## Supplied data
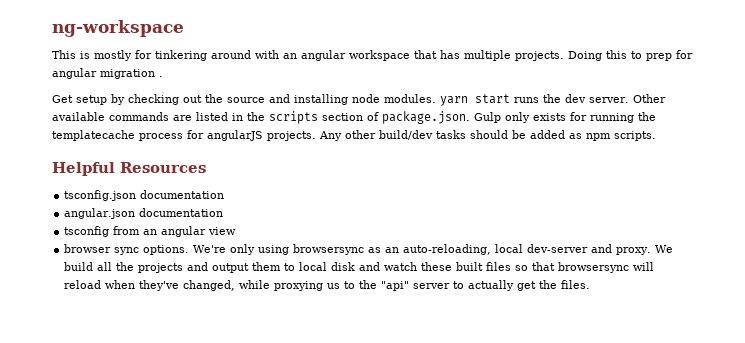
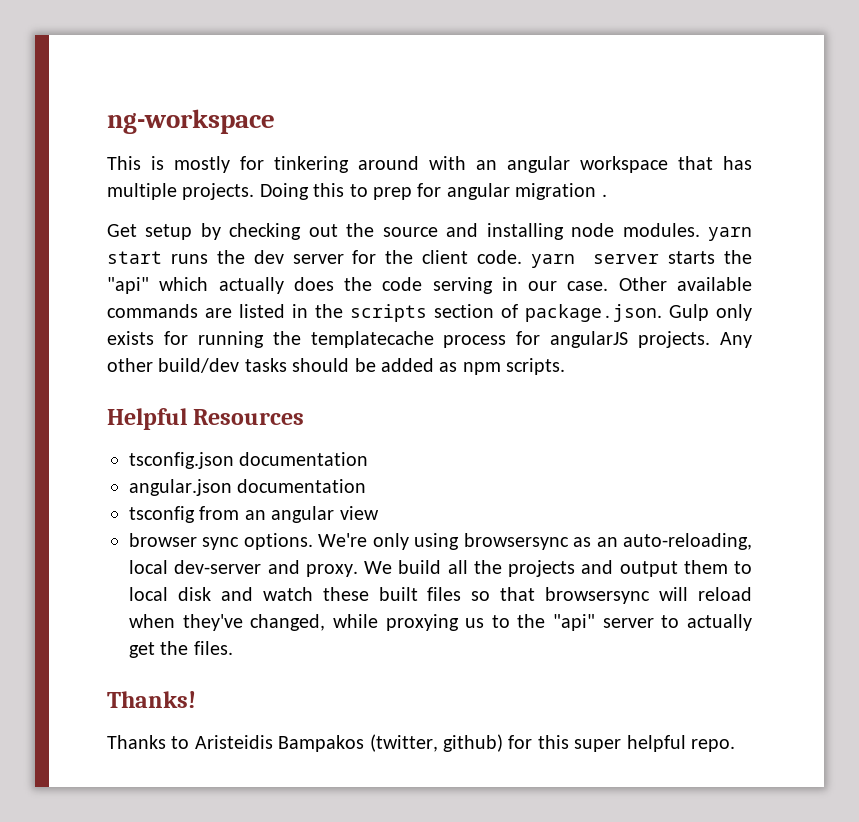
[589,97,629,103] server. -> [292,250,752,268] [107,277,609,294] server for the client code. yarn server starts the "api" which actually does the code serving in our case.
(591, 284) none -> [107,691,196,708] [107,734,735,752] // Thanks! // Thanks to Aristeidis Bampakos (twitter, github) for this super helpful repo.

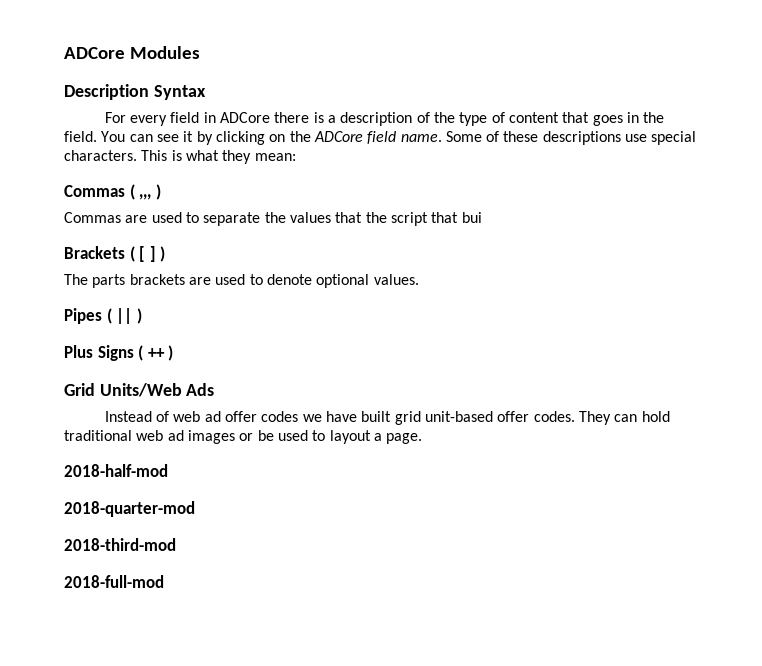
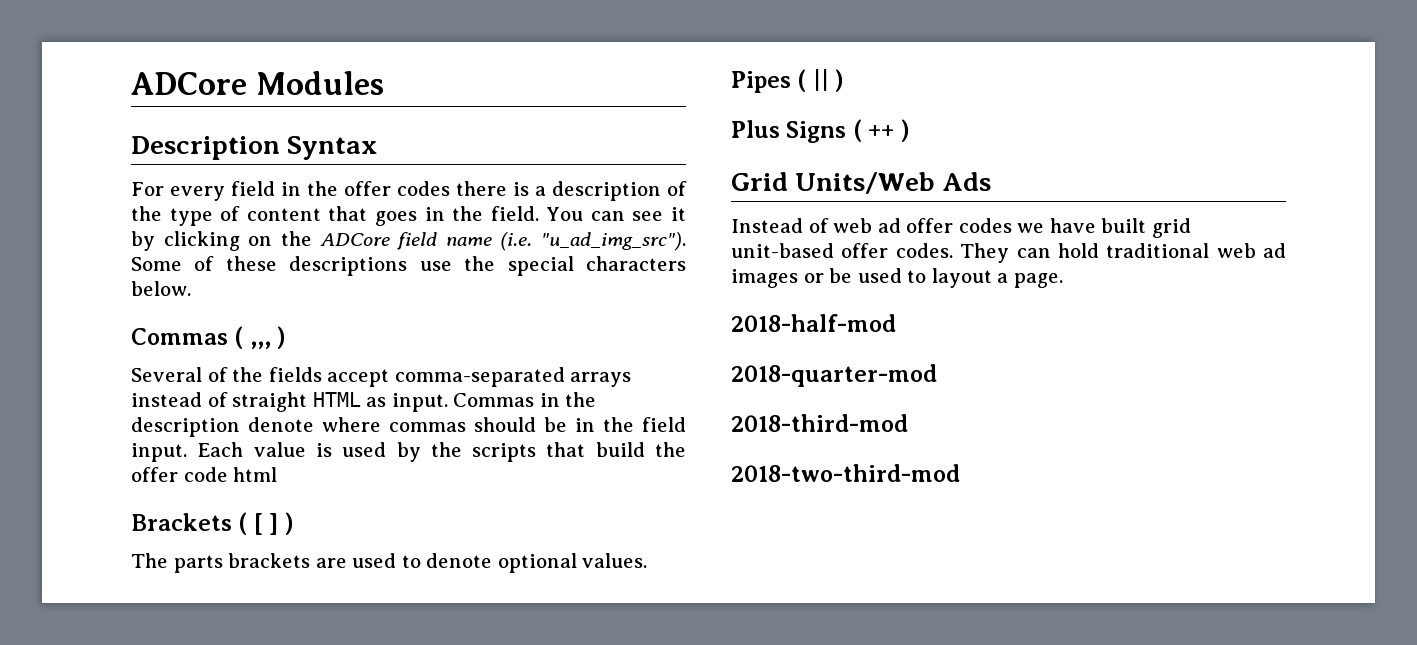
[220,112,271,123] ADCore -> [307,181,450,196] the offer codes
[400,134,442,142] name. -> [445,232,686,251] name (i.e. "u_ad_img_src").
[651,131,697,145] [64,150,296,164] [64,184,161,200] [64,212,482,226] special characters. This is what they mean: // Commas ( ,,, ) // Commas are used to separate the values that the script that bui -> [464,256,686,276] [131,281,191,296] [131,326,287,349] [131,367,632,387] [131,392,597,412] [131,417,686,437] [131,442,686,462] [131,467,278,482] the special characters below. // Commas ( ,,, ) // Several of the fields accept comma-separated arrays instead of straight HTML as input. Commas in the description denote where commas should be in the field input. Each value is used by the scripts that build the offer code html
[64,575,164,588] 2018-full-mod -> [731,464,960,482] 2018-two-third-mod

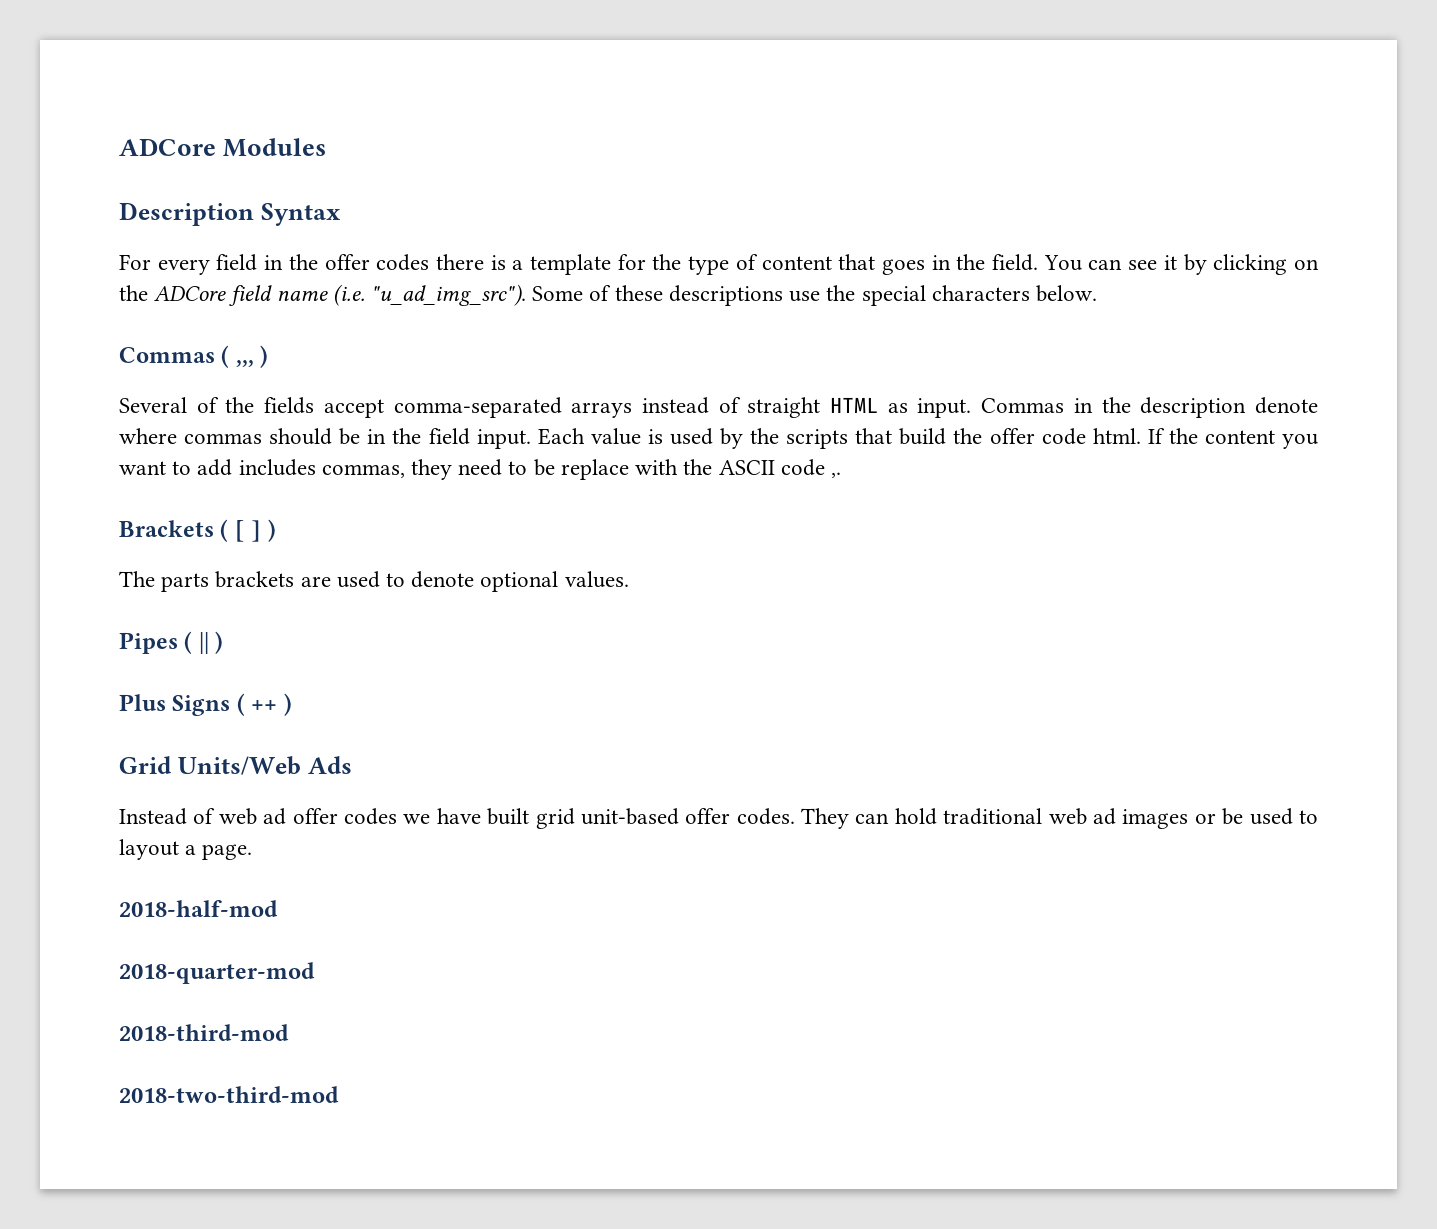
[552,181,687,201] description of -> [530,254,646,275] template for
[233,467,278,482] html -> [1092,428,1319,449] [119,459,841,480] html. If the content you want to add includes commas, they need to be replace with the ASCII code ,.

## Your task
Write out all the material verbatim, images excluded.

## Solution for this exercise
[589,97,629,103] server. -> [292,250,752,268] [107,277,609,294] server for the client code. yarn server starts the "api" which actually does the code serving in our case.
(591, 284) none -> [107,691,196,708] [107,734,735,752] // Thanks! // Thanks to Aristeidis Bampakos (twitter, github) for this super helpful repo.

[220,112,271,123] ADCore -> [307,181,450,196] the offer codes
[400,134,442,142] name. -> [445,232,686,251] name (i.e. "u_ad_img_src").
[651,131,697,145] [64,150,296,164] [64,184,161,200] [64,212,482,226] special characters. This is what they mean: // Commas ( ,,, ) // Commas are used to separate the values that the script that bui -> [464,256,686,276] [131,281,191,296] [131,326,287,349] [131,367,632,387] [131,392,597,412] [131,417,686,437] [131,442,686,462] [131,467,278,482] the special characters below. // Commas ( ,,, ) // Several of the fields accept comma-separated arrays instead of straight HTML as input. Commas in the description denote where commas should be in the field input. Each value is used by the scripts that build the offer code html
[64,575,164,588] 2018-full-mod -> [731,464,960,482] 2018-two-third-mod

[552,181,687,201] description of -> [530,254,646,275] template for
[233,467,278,482] html -> [1092,428,1319,449] [119,459,841,480] html. If the content you want to add includes commas, they need to be replace with the ASCII code ,.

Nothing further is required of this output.